Das Spezialeinsatzkommando der Polizei Niedersachsen hat in Hameln einen als gewalttätig eingestuften mutmaßlichen Reifenstecher gefasst. Der 30-Jährige sei bei dem Einsatz in der Nacht zum Mittwoch in Gewahrsam genommen worden, sagte ein Polizeisprecher.
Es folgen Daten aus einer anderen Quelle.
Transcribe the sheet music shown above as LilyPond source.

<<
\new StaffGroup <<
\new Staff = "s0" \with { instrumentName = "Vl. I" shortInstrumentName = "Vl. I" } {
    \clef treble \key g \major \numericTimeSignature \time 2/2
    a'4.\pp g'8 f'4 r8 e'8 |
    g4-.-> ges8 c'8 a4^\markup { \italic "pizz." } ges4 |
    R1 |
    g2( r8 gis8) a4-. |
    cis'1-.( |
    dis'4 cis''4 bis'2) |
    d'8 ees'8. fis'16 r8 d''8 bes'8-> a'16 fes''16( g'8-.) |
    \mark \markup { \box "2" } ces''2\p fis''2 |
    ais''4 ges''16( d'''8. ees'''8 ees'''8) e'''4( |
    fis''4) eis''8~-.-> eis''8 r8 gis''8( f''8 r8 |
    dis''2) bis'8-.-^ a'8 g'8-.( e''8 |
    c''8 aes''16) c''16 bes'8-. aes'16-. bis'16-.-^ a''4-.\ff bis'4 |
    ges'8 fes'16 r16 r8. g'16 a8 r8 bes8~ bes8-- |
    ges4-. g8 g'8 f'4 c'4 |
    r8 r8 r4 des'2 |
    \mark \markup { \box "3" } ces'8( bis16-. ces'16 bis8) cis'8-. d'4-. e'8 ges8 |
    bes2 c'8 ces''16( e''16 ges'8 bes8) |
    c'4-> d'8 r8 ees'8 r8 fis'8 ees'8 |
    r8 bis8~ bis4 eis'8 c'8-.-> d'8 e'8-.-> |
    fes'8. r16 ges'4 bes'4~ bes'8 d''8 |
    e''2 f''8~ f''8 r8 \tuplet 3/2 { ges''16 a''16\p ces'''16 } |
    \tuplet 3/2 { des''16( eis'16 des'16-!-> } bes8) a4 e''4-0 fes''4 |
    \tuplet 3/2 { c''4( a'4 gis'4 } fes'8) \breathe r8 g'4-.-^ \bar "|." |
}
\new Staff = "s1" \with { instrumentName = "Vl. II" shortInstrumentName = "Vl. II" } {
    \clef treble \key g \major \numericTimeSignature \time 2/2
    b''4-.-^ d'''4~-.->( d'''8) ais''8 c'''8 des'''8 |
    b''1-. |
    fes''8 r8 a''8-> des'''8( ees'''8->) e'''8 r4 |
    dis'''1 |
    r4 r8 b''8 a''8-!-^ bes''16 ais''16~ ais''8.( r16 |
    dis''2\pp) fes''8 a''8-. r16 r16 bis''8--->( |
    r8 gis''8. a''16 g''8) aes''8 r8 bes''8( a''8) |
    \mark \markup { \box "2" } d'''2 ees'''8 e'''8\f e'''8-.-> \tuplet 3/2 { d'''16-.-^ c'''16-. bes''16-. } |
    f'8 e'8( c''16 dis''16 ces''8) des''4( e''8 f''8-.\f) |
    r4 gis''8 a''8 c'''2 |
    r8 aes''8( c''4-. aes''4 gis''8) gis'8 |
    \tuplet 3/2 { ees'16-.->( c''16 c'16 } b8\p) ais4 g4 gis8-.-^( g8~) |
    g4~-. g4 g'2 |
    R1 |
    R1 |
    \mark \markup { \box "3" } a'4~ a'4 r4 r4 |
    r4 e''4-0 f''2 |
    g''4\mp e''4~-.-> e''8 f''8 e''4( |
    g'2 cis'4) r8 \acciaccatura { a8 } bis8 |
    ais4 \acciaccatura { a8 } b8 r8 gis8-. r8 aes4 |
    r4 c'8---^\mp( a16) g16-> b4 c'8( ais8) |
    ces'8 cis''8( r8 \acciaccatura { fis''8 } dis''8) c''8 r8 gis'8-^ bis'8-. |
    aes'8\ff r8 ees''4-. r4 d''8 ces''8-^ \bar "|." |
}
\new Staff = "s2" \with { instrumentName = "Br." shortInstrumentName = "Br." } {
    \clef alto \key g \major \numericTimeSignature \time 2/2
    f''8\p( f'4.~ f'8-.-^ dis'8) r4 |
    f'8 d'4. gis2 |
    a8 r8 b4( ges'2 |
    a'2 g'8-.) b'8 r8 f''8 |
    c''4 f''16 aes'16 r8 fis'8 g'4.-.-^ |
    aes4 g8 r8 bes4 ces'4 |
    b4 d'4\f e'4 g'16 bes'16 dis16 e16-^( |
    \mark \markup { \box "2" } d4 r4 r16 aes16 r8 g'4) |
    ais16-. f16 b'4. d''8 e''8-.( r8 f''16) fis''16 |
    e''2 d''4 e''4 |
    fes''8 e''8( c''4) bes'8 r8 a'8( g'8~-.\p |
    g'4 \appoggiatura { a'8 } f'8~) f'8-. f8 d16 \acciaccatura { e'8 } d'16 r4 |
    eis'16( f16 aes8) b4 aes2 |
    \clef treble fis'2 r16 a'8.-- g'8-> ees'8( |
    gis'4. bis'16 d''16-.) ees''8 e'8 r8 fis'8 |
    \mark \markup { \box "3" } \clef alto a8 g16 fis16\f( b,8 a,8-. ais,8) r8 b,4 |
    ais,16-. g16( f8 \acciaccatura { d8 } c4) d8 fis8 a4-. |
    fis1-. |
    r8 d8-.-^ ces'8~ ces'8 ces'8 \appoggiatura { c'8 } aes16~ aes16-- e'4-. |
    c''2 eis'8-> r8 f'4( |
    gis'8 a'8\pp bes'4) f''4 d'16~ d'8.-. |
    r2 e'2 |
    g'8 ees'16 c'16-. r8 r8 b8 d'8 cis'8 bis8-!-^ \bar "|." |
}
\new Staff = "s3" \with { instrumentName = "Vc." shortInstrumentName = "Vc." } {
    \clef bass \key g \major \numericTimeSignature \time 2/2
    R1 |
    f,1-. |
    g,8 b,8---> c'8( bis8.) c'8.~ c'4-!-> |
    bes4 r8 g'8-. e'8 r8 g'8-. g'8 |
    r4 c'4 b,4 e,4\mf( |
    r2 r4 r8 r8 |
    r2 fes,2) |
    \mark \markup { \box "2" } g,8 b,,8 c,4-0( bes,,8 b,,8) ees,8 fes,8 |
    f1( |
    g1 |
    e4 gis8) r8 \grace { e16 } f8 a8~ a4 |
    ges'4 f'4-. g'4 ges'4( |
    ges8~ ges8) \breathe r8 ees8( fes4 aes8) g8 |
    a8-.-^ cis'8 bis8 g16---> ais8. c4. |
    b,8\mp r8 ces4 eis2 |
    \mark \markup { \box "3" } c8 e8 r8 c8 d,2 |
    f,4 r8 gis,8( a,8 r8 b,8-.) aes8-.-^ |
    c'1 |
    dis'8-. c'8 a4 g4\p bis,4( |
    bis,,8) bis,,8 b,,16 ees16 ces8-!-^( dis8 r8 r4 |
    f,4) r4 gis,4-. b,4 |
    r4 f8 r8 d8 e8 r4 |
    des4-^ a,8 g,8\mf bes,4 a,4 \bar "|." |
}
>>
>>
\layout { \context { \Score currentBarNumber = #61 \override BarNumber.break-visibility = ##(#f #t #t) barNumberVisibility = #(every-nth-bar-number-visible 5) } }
Zuvor waren im Hamelner Klütviertel an fast 80 Fahrzeugen die Reifen zerstochen worden. Bei den Ermittlungen kamen die Beamten dem 30-Jährigen durch Hinweise in sozialen Netzwerken auf die Spur. Weil der polizeibekannte Mann zu Gewaltausbrüchen neige und als gefährlich gelte, sei das SEK hinzugezogen worden, sagte der Polizeisprecher. Der 30-Jährige habe sich dann aber widerstandslos festnehmen lassen.

In seiner Wohnung stellten die Ermittler mögliche Tatmesser sicher. Der Verdächtige wurde in eine psychiatrische Klinik eingewiesen. Noch am Mittwoch meldeten sich immer weitere Geschädigte. Bis zum Mittag registrierte die Polizei fast 80 Fahrzeuge, bei denen die Reifen zerstochen wurden, darunter auch Lastwagen, Kleinbusse und Motorräder. Der Sachschaden beträgt rund 15 000 Euro.